Opening page of “The Prologue of the Wife of Bath’s Tale,” from the Ellesmere manuscript of Geoffrey Chaucer’s Canterbury Tales, c. 1400. Wikimedia Commons.
Hilary Mantel’s reference to the Wife of Bath, in her wildly popular 2020 novel set in the time of Henry VIII, makes two assumptions: first, that modern readers know who the Wife of Bath is; and second, that they understand what she might have signified in Thomas Cromwell’s world. In this scene, Cromwell (Henry VIII’s right-hand man) is telling his closest colleagues about how Geoffrey de la Pole will respond to interrogation, saying that he will endlessly obfuscate and will keep contradicting himself, saying something happened in October or March; in Sussex (far south) or Yorkshire (in the north); that the person involved might have been his mother or might have been the Wife of Bath. The implication is that Geoffrey Chaucer’s heroine is as well-known as the months or English geography or one’s parents.
And, although she is presented here as a foil to Geoffrey’s mother, in fact the two women are rather similar.

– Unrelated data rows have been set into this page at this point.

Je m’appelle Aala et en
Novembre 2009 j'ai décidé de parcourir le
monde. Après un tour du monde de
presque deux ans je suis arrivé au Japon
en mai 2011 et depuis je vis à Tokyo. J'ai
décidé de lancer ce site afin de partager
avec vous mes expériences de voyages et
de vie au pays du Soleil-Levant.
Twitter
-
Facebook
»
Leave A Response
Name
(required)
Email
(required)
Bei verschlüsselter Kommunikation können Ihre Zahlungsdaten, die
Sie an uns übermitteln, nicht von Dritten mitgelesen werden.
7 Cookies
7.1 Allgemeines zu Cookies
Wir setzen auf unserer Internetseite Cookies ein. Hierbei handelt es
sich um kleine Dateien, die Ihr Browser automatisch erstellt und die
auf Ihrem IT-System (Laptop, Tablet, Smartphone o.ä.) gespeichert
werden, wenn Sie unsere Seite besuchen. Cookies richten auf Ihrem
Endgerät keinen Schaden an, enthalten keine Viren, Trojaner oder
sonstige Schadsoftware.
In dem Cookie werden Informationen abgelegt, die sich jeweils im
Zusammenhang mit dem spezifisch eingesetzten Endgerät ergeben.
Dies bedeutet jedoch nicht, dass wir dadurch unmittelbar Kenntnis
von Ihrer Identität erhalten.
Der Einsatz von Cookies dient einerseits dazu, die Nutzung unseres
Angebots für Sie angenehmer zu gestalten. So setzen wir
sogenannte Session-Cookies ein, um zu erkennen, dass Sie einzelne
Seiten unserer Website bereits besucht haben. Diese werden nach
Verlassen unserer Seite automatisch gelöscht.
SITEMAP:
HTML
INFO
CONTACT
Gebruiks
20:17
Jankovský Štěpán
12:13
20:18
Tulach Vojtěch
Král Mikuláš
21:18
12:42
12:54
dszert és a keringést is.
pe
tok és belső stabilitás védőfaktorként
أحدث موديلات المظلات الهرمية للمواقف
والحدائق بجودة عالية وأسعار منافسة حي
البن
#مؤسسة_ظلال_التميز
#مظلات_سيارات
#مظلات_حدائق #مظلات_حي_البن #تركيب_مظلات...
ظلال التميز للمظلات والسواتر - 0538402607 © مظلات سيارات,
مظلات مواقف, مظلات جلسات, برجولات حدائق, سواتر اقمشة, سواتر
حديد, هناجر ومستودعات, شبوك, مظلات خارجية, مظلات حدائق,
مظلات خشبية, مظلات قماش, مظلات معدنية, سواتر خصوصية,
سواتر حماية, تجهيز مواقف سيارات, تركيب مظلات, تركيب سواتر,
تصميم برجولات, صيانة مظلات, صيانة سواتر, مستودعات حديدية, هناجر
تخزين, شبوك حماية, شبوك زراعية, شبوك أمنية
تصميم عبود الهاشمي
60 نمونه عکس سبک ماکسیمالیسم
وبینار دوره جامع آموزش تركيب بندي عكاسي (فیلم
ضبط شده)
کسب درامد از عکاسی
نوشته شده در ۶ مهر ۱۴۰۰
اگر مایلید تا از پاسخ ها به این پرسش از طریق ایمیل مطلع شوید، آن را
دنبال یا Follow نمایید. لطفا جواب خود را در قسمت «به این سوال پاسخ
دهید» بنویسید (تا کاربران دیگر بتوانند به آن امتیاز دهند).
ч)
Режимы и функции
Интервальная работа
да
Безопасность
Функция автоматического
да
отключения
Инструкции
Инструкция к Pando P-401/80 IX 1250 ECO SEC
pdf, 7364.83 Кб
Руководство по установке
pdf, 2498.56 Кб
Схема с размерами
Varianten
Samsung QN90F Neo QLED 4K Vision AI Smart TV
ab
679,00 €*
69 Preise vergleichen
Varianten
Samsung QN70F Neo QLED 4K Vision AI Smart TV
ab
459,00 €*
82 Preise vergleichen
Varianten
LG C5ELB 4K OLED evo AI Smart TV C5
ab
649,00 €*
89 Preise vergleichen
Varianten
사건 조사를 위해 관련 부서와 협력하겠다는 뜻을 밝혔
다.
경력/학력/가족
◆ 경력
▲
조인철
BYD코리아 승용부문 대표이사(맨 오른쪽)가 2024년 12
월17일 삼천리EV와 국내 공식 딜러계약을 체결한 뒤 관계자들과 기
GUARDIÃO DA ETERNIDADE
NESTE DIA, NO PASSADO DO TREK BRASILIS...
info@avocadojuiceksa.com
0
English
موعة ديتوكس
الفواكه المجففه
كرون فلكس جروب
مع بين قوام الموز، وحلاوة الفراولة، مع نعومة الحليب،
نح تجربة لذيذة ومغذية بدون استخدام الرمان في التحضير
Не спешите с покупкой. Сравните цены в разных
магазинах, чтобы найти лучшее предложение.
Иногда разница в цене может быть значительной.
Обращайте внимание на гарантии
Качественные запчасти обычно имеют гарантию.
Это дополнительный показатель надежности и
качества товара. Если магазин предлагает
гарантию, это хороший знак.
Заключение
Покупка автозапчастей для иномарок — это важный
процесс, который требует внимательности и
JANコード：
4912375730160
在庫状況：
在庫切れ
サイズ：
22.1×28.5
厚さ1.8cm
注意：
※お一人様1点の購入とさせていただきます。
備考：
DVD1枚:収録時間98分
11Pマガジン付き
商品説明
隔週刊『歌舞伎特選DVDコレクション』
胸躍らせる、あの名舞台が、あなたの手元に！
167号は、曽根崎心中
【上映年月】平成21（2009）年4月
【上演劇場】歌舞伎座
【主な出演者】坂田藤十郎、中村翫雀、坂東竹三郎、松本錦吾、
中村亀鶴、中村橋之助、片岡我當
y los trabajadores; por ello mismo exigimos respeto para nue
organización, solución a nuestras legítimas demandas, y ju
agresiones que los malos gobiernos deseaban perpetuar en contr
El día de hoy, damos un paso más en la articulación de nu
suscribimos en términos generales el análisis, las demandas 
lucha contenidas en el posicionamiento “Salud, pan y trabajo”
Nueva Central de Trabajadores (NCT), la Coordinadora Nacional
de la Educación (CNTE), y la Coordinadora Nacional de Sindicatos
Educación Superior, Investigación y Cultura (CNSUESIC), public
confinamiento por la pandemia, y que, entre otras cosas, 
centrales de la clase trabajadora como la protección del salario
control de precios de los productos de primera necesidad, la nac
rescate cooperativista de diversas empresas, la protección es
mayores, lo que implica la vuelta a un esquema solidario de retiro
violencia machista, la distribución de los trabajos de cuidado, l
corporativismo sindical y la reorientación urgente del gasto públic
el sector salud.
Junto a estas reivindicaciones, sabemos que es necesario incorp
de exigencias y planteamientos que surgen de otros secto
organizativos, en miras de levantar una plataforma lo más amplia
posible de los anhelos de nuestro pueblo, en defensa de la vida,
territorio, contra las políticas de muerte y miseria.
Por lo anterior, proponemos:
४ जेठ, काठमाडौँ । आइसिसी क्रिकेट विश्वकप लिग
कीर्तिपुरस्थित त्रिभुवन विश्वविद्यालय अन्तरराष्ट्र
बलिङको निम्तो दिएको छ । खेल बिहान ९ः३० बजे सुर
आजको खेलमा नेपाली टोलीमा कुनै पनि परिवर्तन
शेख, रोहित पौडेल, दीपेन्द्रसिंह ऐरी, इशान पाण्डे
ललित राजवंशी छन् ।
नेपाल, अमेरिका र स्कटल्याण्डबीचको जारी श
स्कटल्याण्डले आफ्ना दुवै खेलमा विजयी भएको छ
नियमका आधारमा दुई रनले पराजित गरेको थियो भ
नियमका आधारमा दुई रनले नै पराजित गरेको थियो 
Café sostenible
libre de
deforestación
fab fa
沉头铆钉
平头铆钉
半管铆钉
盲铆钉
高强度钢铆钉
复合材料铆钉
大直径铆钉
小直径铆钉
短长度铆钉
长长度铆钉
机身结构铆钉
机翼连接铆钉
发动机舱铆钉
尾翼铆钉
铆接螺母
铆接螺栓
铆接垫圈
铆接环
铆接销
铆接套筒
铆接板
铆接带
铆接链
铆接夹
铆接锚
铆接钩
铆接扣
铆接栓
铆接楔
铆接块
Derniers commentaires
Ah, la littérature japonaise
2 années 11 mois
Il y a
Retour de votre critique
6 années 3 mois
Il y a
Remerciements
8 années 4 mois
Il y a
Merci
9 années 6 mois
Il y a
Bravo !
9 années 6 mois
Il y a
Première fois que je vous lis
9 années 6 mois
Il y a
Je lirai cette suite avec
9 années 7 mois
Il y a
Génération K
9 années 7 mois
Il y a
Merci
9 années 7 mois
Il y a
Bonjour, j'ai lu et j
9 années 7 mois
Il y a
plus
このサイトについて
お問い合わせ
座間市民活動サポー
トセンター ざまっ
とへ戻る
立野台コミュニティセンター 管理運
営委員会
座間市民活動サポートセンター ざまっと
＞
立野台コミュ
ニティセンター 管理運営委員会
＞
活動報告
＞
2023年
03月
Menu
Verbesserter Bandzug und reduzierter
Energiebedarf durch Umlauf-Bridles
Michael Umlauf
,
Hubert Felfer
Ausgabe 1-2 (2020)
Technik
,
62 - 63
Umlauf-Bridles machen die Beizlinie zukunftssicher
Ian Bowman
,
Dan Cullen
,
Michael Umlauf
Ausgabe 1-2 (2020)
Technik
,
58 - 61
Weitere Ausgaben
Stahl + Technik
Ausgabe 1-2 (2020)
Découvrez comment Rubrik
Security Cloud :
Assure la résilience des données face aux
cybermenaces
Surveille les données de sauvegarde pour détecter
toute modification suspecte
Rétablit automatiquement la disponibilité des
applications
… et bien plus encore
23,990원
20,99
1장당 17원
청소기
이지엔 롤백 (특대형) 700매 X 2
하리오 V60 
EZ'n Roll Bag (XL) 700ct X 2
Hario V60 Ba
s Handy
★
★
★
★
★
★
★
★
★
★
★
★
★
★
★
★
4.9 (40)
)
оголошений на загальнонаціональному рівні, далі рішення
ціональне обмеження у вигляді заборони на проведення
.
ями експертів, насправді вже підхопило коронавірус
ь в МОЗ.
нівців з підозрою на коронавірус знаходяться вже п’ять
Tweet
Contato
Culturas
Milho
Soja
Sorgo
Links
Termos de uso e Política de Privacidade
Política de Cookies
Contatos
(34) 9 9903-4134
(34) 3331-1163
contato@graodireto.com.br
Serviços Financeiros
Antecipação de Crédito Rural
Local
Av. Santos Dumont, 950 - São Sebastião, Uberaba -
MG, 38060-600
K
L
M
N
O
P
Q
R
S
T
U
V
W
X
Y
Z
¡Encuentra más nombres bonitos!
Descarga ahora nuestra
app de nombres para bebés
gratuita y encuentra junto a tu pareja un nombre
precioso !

Margaret de la Pole, suspected of treason to the king (and later executed for it), was a woman who, like Alison of Bath, challenged authority and went her own way, as many medieval women did. Mantel correctly implies here that in the sixteenth century and in the twenty-first, Alison of Bath was and is part of the cultural fabric of many English-speaking women’s and men’s lives. Why has this character from a fourteenth-century poem had such a dramatic impact across time?